Helpful Concepts & Definitions
- Abolition: a political vision with the goal of eliminating imprisonment, policing, and surveillance and creating lasting alternatives to punishment and imprisonment.
- Accountability: people thinking about the ways they may have contributed to violence, recognizing their roles, acknowledging the ways they may need to make amends for their actions, and making changes toward ensuring that violence does not continue and that healthy alternatives can take its place.
- Black Queer Feminist Lens: a political praxis (practice and theory) based in Black feminist and LGBTQ traditions and knowledge, through which people and groups are able to bring their full selves into the process of dismantling all systems of oppression. This lens supports individuals and communities in creating alternative modes for living and being rooted in their lived experiences. By refusing to be governed by oppressive systems and historically racist and patriarchal structures, those being led by a Black Queer Feminist Lens effectively prioritize problems and solutions that center (and are led by) historically marginalized people in communities. It is an aspirational and liberatory politics that acts on the basic notion that none of us will be free unless all of us are free.
- Community accountability: a process in which community members such as family, friends, neighbors, or co-workers work together to transform harmful situations and how the community responds when harm is caused. This can also describe a process in which the community recognizes that violence has an impact on it, even in situations where the violence is primarily between individuals, and those individuals may have participated in allowing the violence to happen or even causing the violence and the community is responsible for resolving the violence.
- Community organizing: a process in which people come together into a group that acts in their collective interests to address specific problems through long-term strategies.
- Femme: a descriptor for a queer person who presents and acts in a traditionally feminine manner. All femmes hit upon two key aesthetic and identity-related traits: being feminine and falling somewhere on the LGBTQ spectrum.
- Gender-based violence: any act that is perpetrated against a person's will and is based on gender norms and unequal power relationships. This encompasses threats of violence and coercion. It can be physical, emotional, psychological, or sexual in nature, and can take the form of a denial of resources or access to services.

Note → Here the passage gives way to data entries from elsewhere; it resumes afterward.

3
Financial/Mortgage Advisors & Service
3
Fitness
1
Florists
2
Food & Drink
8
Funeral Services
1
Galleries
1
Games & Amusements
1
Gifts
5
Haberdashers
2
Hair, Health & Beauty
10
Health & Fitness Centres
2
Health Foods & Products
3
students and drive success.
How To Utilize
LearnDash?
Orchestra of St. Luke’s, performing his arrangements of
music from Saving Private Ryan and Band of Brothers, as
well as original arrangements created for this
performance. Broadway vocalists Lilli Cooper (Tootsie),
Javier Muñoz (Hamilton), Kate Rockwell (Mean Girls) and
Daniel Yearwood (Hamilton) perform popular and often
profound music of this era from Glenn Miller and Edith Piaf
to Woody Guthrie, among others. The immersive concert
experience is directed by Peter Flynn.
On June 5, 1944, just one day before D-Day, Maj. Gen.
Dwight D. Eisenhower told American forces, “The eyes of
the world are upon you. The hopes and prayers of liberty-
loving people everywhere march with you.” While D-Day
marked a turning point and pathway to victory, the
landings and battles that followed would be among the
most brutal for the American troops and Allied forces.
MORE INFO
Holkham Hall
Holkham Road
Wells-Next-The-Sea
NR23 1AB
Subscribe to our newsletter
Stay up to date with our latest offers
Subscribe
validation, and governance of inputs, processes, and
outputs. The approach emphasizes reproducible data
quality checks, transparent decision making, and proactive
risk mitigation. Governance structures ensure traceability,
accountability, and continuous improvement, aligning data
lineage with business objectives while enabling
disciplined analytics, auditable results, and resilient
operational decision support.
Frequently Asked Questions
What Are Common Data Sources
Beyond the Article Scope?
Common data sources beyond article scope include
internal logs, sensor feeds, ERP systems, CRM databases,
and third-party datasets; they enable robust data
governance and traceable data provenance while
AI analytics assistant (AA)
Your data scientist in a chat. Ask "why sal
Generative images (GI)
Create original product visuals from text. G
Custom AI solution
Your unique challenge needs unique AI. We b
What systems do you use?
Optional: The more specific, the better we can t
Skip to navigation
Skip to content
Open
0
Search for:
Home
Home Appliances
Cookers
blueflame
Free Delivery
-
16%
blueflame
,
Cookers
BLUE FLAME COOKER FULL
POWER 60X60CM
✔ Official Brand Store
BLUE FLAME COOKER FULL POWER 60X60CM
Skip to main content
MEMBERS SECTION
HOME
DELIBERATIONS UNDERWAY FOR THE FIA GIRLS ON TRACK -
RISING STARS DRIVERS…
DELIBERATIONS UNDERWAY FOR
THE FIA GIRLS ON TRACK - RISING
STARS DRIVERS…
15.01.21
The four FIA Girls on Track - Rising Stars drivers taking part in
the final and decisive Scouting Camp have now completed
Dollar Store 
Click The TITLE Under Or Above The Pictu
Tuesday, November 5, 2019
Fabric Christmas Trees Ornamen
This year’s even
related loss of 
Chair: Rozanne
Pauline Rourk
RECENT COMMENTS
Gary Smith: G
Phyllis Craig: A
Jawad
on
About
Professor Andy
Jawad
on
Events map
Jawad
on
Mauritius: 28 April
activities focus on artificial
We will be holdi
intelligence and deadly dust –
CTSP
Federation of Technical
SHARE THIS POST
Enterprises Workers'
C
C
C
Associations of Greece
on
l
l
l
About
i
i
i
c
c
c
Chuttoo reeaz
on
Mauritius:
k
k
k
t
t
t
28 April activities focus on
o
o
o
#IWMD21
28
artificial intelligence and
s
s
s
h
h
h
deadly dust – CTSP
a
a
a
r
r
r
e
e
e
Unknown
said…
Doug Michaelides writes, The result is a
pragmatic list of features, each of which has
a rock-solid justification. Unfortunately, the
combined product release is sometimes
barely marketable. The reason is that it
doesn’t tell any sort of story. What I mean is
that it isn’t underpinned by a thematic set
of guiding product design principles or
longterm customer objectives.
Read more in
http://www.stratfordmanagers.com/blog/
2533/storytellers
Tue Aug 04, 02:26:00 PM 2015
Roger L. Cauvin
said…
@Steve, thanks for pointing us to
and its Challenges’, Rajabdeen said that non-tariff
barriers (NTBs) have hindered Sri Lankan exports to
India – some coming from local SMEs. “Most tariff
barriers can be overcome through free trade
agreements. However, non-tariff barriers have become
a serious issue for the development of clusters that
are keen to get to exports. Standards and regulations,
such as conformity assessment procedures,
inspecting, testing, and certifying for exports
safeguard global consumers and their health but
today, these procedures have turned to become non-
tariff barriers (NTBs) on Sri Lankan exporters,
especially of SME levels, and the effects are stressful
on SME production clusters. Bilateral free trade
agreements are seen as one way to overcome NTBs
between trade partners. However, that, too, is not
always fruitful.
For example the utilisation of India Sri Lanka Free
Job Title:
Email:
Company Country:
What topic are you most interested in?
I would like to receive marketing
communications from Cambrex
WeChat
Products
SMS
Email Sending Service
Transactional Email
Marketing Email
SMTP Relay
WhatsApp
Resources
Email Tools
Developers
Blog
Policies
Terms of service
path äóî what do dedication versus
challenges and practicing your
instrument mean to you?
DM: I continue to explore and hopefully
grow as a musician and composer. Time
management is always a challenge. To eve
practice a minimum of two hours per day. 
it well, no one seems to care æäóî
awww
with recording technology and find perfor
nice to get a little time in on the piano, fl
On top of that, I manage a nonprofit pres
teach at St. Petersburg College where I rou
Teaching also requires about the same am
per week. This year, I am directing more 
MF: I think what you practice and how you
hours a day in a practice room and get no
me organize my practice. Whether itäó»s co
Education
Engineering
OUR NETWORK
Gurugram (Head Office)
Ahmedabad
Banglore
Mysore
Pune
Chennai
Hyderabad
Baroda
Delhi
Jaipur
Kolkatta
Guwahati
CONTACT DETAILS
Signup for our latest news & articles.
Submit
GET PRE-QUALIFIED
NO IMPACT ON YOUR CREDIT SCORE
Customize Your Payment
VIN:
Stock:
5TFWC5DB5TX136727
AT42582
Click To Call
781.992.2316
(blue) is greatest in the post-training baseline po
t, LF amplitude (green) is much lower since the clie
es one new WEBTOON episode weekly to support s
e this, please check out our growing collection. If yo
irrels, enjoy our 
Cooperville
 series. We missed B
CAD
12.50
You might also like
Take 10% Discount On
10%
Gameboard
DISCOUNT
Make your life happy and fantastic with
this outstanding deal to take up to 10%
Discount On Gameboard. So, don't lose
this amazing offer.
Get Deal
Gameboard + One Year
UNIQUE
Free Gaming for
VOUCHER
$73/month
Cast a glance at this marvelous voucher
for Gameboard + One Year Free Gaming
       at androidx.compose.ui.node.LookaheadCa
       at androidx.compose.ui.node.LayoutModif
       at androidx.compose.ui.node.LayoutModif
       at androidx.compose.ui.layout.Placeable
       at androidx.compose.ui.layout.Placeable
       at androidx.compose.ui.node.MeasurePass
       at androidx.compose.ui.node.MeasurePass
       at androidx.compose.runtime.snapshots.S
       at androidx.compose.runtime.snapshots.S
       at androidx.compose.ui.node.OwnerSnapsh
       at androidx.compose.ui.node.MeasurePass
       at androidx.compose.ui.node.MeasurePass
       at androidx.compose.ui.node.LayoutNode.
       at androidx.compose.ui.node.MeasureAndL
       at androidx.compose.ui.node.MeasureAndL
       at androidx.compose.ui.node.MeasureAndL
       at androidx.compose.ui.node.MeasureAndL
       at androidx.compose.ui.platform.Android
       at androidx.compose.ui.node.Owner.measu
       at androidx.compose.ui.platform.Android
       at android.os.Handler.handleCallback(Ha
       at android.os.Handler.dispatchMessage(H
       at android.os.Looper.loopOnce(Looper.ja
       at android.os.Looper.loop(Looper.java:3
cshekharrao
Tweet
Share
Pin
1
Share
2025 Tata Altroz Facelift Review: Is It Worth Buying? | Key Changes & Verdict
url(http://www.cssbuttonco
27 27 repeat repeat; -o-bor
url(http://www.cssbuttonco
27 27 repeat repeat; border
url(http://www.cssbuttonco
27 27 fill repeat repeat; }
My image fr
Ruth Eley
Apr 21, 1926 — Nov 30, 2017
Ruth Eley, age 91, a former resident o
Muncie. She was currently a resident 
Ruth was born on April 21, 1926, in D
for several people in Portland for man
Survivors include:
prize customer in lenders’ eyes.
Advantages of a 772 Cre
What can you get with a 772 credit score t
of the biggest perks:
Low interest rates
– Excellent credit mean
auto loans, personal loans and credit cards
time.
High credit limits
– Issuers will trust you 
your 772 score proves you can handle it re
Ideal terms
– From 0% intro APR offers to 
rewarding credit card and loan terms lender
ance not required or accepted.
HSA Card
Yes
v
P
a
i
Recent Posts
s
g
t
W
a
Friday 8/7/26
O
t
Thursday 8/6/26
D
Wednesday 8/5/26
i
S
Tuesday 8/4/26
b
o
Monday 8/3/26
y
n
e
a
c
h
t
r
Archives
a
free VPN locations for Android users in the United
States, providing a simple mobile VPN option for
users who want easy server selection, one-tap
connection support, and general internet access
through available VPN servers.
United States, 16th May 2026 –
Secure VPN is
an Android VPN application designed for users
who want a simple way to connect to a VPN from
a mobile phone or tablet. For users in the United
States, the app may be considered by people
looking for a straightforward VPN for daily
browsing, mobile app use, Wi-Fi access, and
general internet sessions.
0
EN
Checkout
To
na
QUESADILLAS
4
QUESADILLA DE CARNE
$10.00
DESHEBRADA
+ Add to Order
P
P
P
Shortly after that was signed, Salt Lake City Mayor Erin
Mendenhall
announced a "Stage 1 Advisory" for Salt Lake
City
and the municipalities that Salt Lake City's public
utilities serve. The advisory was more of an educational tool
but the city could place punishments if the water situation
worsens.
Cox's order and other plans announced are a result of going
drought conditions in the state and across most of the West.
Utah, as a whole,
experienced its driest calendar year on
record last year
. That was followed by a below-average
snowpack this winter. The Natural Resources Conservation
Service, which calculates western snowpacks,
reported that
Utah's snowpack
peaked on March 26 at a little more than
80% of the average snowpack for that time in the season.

- Genderqueer/gender fluid or nonbinary: terms that may be used by people who identify as neither exclusively male nor exclusively female, as a gender other than male or female, as more than one gender, as no gender at all, or whose gender changes over time.
- Intersectionality: concept that describes the ways in which systems of inequality based on gender, race, ethnicity, sexual orientation, gender identity, disability, class, and other forms of discrimination “intersect” to create unique dynamics and effects.
- Misogynoir: term coined by queer Black feminist Moya Bailey to denote, in her words, “both an historical anti-Black misogyny and a problematic intraracial gender dynamic that had wider implications in popular culture. Misogynoir can come from Black men white men and women, and even other Black women.”
- Prison Industrial Complex: term used to describe the overlapping interests of government and industry that use surveillance, policing, and imprisonment as solutions to economic, social, and political problems.
- Queer: according to Jennifer Patterson writing in Queering Sexual Violence, “a radical position within the larger mainstream LGBT community; a commitment to exposing the systems that criminalize rather than serve. It’s a space to dream up new systems that do serve us. For me, it is a rejection of mainstream ideas around sexuality and gender and the home to critical thought organized through radical love and compassion. It’s also an umbrella term that offers more flexibility than something a bit more fixed like gay or lesbian.”
- State violence: direct harm and abuse perpetrated by people in positions of authority within institutions that people are required to engage with or depend on, as well as the structural harm resulting from neoliberal public policy, rules, and regulations.